Текущая страница: 13 (всего у книги 31 страниц)

3

Глядя из окна замка на почти совсем освободившиеся от листьев старые липы, иные из которых разрослись и сплелись концами веток, Элизабет Кардель мысленно вздыхала. Сестра её Мадлен, переехавшая и теперь обосновавшаяся почти напротив городской Торговой палаты, сделалась самой настоящей немкой.

Когда сёстры только-только переехали в Пруссию и когда ещё глагол «онемечиться» воспринимался обеими как страшное оскорбление, они поклялись на томике горячо любимого Мольера, что никогда не онемечатся, – в чём не просто поклялись, но даже скрепили слова своей кровью: укололись булавкой и, смешав по капельке крови, оставили на последней странице книжки два отчётливых, ныне побуревших пятна. Давно это было, ныне встречи ничего, кроме взаимных упрёков, у сестёр не вызывали. Элизабет делала постоянные замечания, Мадлен яростно защищалась, причём степень ярости оказывалась прямо пропорциональной точности того или другого словесного укола. Когда же, решительно сдув с пива клочья пены, Мадлен надолго присасывалась к циклопической кру́жище, а после, запыхавшись, обтирала губы тыльной стороной ладони, или, когда принималась бравировать немецкими словечками, но особенно когда принималась лопотать по-немецки со своим розовомордым супругом, – она теряла всяческое сходство с былой Мадлен, делаясь однозначно и бесповоротно штеттинской бюргершей средней руки.

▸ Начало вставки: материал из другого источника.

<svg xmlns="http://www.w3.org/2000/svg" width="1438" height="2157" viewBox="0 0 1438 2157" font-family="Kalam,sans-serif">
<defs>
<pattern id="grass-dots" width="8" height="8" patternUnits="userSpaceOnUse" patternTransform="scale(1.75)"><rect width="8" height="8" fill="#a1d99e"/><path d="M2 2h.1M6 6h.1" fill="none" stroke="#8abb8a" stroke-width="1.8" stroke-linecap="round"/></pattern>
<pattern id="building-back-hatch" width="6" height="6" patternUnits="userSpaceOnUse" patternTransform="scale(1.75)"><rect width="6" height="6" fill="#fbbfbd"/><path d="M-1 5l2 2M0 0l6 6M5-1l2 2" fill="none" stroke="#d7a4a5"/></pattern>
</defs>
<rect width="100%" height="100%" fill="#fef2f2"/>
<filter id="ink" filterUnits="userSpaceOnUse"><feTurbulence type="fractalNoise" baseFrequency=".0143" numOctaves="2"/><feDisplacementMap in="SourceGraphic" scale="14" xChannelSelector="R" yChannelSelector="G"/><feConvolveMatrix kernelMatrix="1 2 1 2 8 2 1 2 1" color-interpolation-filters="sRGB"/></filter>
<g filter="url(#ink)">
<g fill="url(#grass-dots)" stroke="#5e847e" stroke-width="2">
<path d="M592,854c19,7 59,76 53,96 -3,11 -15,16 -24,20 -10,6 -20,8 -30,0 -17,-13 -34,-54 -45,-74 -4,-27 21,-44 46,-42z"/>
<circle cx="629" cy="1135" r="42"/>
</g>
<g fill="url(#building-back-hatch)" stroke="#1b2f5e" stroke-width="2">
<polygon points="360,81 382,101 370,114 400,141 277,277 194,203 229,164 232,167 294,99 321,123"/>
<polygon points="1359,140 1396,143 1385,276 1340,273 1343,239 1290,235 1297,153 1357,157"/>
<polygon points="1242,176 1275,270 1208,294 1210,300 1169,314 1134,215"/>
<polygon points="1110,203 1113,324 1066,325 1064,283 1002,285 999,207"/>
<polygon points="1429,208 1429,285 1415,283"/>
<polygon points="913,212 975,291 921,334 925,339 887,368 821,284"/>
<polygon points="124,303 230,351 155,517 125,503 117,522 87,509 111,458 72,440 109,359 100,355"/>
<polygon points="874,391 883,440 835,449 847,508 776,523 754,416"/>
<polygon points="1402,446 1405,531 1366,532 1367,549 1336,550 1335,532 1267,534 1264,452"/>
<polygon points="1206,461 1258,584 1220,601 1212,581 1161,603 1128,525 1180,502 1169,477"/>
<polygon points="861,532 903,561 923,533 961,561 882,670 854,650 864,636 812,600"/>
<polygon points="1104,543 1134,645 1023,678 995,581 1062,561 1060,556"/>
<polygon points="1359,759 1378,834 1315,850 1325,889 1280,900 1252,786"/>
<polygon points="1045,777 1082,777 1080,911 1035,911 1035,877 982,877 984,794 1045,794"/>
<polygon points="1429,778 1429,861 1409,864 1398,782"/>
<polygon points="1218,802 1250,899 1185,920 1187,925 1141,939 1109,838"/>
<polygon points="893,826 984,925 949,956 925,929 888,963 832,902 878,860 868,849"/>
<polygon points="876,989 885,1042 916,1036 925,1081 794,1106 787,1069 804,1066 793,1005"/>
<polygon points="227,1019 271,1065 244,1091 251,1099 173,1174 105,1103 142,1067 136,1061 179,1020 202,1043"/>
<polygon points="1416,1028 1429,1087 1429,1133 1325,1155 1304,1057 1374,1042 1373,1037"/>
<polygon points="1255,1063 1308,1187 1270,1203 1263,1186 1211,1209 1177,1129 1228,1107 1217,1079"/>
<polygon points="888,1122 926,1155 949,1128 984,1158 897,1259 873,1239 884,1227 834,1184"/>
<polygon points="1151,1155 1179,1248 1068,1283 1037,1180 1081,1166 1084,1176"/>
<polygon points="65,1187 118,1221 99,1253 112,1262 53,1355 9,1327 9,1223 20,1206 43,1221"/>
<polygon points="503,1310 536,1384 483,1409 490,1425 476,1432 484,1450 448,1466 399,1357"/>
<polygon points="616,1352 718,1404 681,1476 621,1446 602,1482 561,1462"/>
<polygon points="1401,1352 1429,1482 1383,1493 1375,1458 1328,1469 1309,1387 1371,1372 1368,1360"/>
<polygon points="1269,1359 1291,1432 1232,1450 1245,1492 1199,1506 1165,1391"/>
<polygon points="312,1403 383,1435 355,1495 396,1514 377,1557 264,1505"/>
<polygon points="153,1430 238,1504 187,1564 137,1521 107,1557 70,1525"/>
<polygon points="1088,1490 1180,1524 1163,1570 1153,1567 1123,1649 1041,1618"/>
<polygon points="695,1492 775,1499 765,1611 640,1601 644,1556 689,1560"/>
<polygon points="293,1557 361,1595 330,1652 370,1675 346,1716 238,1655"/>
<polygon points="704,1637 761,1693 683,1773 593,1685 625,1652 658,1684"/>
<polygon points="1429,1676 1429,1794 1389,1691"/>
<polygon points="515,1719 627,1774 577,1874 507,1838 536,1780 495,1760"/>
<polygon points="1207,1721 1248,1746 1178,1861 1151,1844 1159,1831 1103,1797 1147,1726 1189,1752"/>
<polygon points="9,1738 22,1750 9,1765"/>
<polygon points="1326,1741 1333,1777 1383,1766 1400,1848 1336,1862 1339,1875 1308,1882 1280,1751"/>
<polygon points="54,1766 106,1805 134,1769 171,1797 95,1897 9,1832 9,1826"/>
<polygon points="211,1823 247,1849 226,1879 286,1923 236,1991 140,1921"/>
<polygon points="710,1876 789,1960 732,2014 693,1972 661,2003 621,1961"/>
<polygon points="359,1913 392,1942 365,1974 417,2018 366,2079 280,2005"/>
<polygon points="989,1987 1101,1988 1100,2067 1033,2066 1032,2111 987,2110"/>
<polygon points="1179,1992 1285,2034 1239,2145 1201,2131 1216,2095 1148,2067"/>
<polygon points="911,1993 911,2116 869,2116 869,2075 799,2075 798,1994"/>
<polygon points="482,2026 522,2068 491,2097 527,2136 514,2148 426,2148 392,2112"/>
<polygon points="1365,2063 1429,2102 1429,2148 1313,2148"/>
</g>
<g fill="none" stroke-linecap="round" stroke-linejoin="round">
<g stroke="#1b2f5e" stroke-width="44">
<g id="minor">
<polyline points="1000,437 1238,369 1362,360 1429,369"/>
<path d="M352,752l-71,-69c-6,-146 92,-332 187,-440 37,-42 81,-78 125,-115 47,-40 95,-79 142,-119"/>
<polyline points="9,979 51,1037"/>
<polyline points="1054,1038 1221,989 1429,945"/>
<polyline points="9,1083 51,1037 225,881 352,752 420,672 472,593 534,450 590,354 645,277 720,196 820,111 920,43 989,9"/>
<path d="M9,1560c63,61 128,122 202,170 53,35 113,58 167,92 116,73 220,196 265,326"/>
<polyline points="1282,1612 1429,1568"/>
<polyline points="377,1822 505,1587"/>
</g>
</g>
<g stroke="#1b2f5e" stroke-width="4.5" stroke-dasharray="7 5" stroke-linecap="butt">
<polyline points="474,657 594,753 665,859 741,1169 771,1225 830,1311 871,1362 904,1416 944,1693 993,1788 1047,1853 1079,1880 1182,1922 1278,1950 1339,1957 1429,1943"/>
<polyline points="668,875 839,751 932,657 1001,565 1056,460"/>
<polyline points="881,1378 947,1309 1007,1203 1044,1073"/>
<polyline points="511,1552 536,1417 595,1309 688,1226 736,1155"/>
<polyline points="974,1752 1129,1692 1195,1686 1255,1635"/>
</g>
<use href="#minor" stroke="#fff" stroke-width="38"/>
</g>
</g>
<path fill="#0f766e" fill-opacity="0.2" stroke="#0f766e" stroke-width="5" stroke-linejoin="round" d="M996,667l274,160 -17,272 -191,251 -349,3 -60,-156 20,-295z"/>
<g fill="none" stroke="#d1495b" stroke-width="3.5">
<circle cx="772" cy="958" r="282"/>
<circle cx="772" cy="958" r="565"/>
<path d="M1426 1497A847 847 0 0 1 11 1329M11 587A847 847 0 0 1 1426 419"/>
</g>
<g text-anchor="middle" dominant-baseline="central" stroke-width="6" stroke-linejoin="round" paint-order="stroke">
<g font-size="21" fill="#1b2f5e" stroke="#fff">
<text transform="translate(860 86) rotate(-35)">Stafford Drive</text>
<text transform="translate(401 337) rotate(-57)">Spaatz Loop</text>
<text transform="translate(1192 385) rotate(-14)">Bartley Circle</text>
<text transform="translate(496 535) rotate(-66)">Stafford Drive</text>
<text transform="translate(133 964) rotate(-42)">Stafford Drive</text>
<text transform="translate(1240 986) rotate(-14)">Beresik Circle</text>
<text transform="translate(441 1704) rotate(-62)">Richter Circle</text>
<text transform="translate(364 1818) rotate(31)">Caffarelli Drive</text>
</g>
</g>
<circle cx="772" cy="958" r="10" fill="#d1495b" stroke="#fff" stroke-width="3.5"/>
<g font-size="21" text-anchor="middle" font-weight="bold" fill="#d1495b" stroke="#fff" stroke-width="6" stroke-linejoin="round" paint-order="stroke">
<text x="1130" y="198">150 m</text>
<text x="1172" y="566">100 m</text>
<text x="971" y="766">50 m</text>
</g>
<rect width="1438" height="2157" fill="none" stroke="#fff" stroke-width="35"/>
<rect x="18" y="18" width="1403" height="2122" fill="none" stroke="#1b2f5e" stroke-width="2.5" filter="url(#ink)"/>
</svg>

Словом, сёстры стали чужими. Что-то важное, более важное, чем все произносимые ими слова, чем совместная память и общее детство, встало между Элизабет и Мадлен непробиваемой стеной. Как если бы вдруг захлопнулась в душах самая последняя, самая важная дверца, не рассчитанная на вторичное открытие.

Что ж, всё так, всё правильно. Свой предельный возраст есть у собаки, у театральной школы, у формы государственного правления; свой возраст есть и у женской дружбы. Сие нужно принять с достоинством, не опускаясь до уровня базарной торговки. Впрочем, всё плохое следует принимать с достоинством: жизнь, мол, сурова, а настоящая француженка ещё крепче. Ведь чем, в конце концов, только и можно сейчас одолеть неметчину? Силой духа, именно что – силой духа. Мыслями о родине, духом и поддержанием в соплеменниках здорового энергичного оптимизма.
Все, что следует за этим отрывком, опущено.